We are trying to attune to and find resonance with someone’s experience whom we don’t have an, and can’t actually form an intimate connection with. We might feel safe with them (which is great), but that the vulnerability we might share in this experience isn’t one that we’ll be able to develop or share with each other further. It is momentary, transient. It is then an isolated moment of connection, which leaves us craving for more such transient moments. While helpful in a lot of ways, it cannot substitute other relationship bonds – with ourselves, others, our surroundings. This dynamic might not allow for individuality, self-regulation and introspection which is necessary because we ARE all different. Moreover, differences in the identity locations of the individuals interacting on social media is seldom made apparent, which creates a huge sense of dissonance that our bodies can feel, but minds have no awareness of.

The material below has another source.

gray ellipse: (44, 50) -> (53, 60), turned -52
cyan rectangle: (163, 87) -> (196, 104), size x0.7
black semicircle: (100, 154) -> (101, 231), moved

The current context of Covid has only amplified the need for such conversations. To create more awareness amongst consumers about this way of interacting with each other on technology and the social media. About the kind of connections we are forming online – through the like of a click, share of a story. Also, what does sustainability look like in a virtual culture? Especially in the current context we’re living in? Where do we draw the line?
I’m trying to process these changes, and it’s been hard. My body feels exhausted, burnt out, overwhelmed, isolated. And if you feel the same way, you’re not alone! This is my mere attempt at connection, connecting with you, myself and the world around me.